TEXT BLOCK:

Revenue improvement from 2020 to 2021 will be driven mainly by higher 737 and 787 deliveries as we plan to unwind inventory and deliver from the production lines. Consistent with what we shared last quarter, we also expect improvement to our bottom line from 2020 to ’21, primarily driven by higher commercial deliveries, absent of 2020 charges, improved performance and benefits from continued business transformation actions. These impacts will be partially offset by higher interest expense. Also bear in mind that our commercial business will continue to book significant abnormal production costs for the 737 program in ’21.

Similar to our revenue and earnings trajectories, we continue to expect 2021 operating cash flow to be much improved from 2020, driven by — mainly by inventory burn down associated with 737 and 787 programs. While higher deliveries will be a tailwind the timing of advanced payments in the burn down of access advanced payments, along with 737 customer settlement payments and higher interest payments will continue to be headwinds.

We expect the first quarter was the most challenging quarter from a cash perspective and we expect the trend improve for the remainder of the year as we ramp up 787 and 737 deliveries in subsequent periods. However, there could be some timing variation quarter-over-quarter, so quarterly trajectory could be uneven. As discussed our cash flow profile is heavily dependent upon obtaining the remaining 737 MAX regulatory approvals that commercial market recovery and ongoing discussions with our customers on their fleet planning needs.

In aggregate, we continue to expect 2021 to be a use of cash. We expect that continued improvement on the 737 MAX program due to lower customer considerations and higher delivery payments as well as recovery in commercial services will enable us to turn positive cash flow in 2022. The key watch items that I highlighted earlier will be the differentiator in our outlook trajectory. Given the dynamic environment, we continue to monitor the risks and opportunities to ensure we’re well positioned for the future. Over the past year, we’ve been keeping you updated on our extensive business transformation effort. We’re continuing to closely examine all aspects of our operations to simplify and streamline everything we do and take billions of dollars out of our operating costs while driving our key efforts in safety, quality and performance.

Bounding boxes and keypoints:

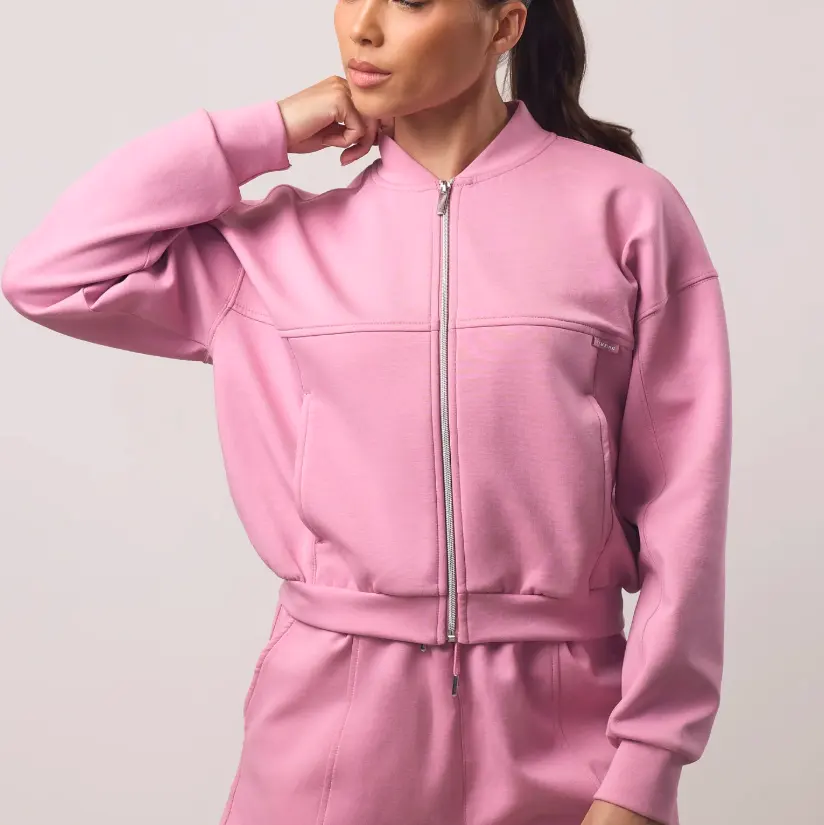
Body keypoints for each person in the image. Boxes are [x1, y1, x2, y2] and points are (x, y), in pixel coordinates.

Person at [0, 1, 733, 824]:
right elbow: (49, 273)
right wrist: (264, 132)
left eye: (411, 0)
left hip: (567, 727)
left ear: (504, 25)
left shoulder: (626, 213)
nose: (363, 27)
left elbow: (684, 508)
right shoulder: (273, 252)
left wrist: (645, 768)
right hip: (330, 730)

ASSIGNMENT A: Rewrite the remarks on the 2021 outlook starting with "Similar to our" and going on through "to be headwinds.", putting "free cash flow" in place of "operating cash flow".
ASSIGNMENT B: Extend the remarks on the 2021 outlook, picking up after their final sentence.
The entries are separate material with no connection to the remarks on the 2021 outlook.

OUTPUT A:
Similar to our revenue and earnings trajectories, we continue to expect 2021 free cash flow to be much improved from 2020, driven by — mainly by inventory burn down associated with 737 and 787 programs. While higher deliveries will be a tailwind the timing of advanced payments in the burn down of access advanced payments, along with 737 customer settlement payments and higher interest payments will continue to be headwinds.

OUTPUT B:
Question from Doug Harned — Bernstein — Analyst

Dave, I have a question for you that also goes over a long time. I think in you’re involved in the industry. If you think back over the years, Airbus and Boeing historically have always had kind of an ongoing battle about market share. They talk about it against see each other, that sort of thing. And it’s been particularly true on narrow bodies. So when you look at the situation today, the MAX obviously has been held back, there is still a large market for it. But Airbus has been delivering a lot of NEOs, they have a big backlog. On the last call, we talked a little bit about 321XLR. So when you look forward now, how important is market share? Do you think about that, is that number for narrow bodies important and is there something that through a level that you would want to make sure that Boeing is at?

Answer from David Calhoun — President and Chief Executive Officer

Yeah. It’s a great question. I want to be it — I want to split that market, let’s put it that way. That’s way it’s played out, historically, they do better in some segments of that market, we do better in other parts of that market with respect to the products that we field. And I’m confident we can get there. What I will say about this is, I can’t make up for the production gap that we created on our own right for that entire year. I can’t make up for that. And so I’m not going to try to — I’m not going to try to regain that ground, and simply from this point forward going to try to hold our own with respect to what I think is our rightful share.

I will also bring the rates back in the most stable fashion, I can conceivably bring them, so I will pace that and I think that is good for Boeing, I think that is really good for shareholders. So it’s all a question over what period of time do you want to measure it. I’m confident that over a longer period of time, we’ll get back to where we need to get to and I’m confident in the product line, but always have been and they continue to be. And I think some of the recent activity suggests that. When you look at the applications that we’re actually putting our airplanes to work for, I think we’re in a pretty decent place. So it’s a great question.